● **Problem A**: Translate this sentence from the genno passage into French: "All the keys in a Computer can be listed with .keys."
● **Problem B**: Continue the genno passage from where it stops.

● **Document**:
========

All the keys in a Computer can be listed with .keys.

Execute tasks

The task to produce "C", and any direct or indirect inputs required, is executed using .Computer.get:

python

c.get("C")

Computer.describe displays a simple textual trace of the tasks used in this computation. A portion of the graph is printed out as a nested list:

python

print(c.describe("C"))

This description shows how genno traverses the graph in order to calculate the desired quantity:

  1. The desired value is from node "C", which computes a function of some arguments.
  2. The first argument is "A".
  3. "A" is the name of another node.
  4. Node "A" gives a literal value int(1), which is stored.
  5. The Computer returns to "C" and moves on to the next argument, "B".
  6. Steps 3 and 4 are repeated for "B", giving int(2).
  7. All of the arguments to "C" have been processed.
  8. The computation function for "C" is called.

    As arguments, instead of the strings "A" and "B", this function receives the computed int values from steps 4 and 6 respectively.

  9. The result is returned.

========

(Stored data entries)
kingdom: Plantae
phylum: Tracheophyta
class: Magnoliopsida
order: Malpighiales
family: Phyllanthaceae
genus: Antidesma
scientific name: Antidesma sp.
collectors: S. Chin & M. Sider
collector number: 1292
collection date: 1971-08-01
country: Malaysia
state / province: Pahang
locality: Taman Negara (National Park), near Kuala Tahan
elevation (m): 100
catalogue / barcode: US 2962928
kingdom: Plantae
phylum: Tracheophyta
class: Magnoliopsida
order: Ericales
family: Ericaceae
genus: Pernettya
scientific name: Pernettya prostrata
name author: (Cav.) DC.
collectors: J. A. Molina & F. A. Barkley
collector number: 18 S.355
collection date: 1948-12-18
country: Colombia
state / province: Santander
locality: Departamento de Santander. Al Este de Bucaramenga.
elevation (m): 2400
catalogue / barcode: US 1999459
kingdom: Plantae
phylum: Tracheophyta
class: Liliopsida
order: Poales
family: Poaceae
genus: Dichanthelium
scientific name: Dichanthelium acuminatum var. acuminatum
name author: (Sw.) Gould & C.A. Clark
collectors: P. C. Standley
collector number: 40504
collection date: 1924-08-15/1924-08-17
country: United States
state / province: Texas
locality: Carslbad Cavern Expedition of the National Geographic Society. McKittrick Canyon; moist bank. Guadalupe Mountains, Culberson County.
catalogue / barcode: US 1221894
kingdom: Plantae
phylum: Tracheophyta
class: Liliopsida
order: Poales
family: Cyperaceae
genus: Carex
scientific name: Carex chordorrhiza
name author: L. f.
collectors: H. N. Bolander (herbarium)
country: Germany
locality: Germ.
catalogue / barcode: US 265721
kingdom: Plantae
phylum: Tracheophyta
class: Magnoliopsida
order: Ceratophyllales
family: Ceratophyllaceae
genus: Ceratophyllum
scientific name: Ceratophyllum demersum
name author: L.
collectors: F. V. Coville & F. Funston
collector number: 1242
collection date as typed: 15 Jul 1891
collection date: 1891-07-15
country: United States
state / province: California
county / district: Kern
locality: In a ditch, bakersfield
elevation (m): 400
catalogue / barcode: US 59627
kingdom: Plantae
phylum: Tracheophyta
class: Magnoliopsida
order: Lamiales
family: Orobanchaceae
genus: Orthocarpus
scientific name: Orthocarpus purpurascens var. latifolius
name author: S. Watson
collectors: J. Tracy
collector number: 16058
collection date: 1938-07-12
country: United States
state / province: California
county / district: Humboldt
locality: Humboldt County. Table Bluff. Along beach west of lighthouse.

========

● **Written reply A**: Toutes les clés d'un Computer peuvent être listées avec .keys.

● **Written reply B**:
In this example, "A" and "B" are, at most, 1 step away from the node requested, and are each used once. In more realistic examples, the graph can have:

  • Long chains of calculations, each depending on the output of its ancestors, and/or
  • Multiple connection, so that results like "A" are used by more than one child calculations.

However, the Computer still follows the same procedure to traverse the graph and calculate the results.

Computations

A computation is any Python function or callable that operates on Quantities or other data. genno.computations includes many common computations; see the API documentation for descriptions of each.

The power of genno is the ability to link any code, no matter how complex, into the graph, and have it operate on the results of other code. Tasks can perform complex tasks such as:

  • Read in exogenous data, including over a network connection,
  • Trigger output to files(s) or a database, or
  • Execute user-defined methods.